A Texas-based group that once called Houston’s first openly-gay mayor a “sodomite” has decided to get involved with a Georgia preacher and doctor suing over religious discrimination.Eric Walsh’s sometimes fiery sermons came to the attention of Georgia public health officials after he was conditionally offered a job in May 2014. During his time there, one of Walsh’s supervisors asked for links to a few sermons.

That’s what outraged the U.S. Pastor Council, which is based in Houston. The group has rushed to Walsh’s defense, saying no employer has a right to see notes of a pastor’s sermons.

“This poisonous mindset that has contempt for religious liberty and the Constitution crosses across geographical and partisan lines,” Pastor Dave Welch, executive director of the U.S. Pastor Council told Breitbart News . “If this can happen in a Bible Belt state with a Republican governor, it can happen anywhere.”

State officials deny they were “analyzing” Walsh’s sermons and religious beliefs. An email shared among state officials states that not hiring Walsh based on his sermons would made them no better than the person who sent videos of Walsh to state officials in an effort to have him dismissed.

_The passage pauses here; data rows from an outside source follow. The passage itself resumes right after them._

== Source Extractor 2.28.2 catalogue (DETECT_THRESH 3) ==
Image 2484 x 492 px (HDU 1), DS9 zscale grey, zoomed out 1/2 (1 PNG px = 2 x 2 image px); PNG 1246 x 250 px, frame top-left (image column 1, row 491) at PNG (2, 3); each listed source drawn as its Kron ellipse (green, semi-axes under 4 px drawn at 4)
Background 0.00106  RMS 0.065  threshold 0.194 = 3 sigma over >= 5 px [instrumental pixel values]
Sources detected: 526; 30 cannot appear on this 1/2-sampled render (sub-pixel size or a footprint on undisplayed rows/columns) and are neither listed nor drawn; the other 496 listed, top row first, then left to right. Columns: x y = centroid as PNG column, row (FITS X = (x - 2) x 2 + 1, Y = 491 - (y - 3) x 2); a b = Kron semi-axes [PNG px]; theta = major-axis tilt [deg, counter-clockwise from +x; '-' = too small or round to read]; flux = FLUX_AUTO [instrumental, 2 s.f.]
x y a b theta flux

Walsh’s conditional employment ended in 2015 and he sued.

The U.S. Pastor Council has jumped into headlines before.

The group called former Houston Mayor Annise Parker, the city’s first openly-gay mayor, a “sodomite” and labeled gay people “forces of spiritual darkness.”

Welch joined with a group of social conservatives concerned about a “gay takeover” of city government. They also pushed to repeal an LGBT non-discrimination law recently in Plano, Texas.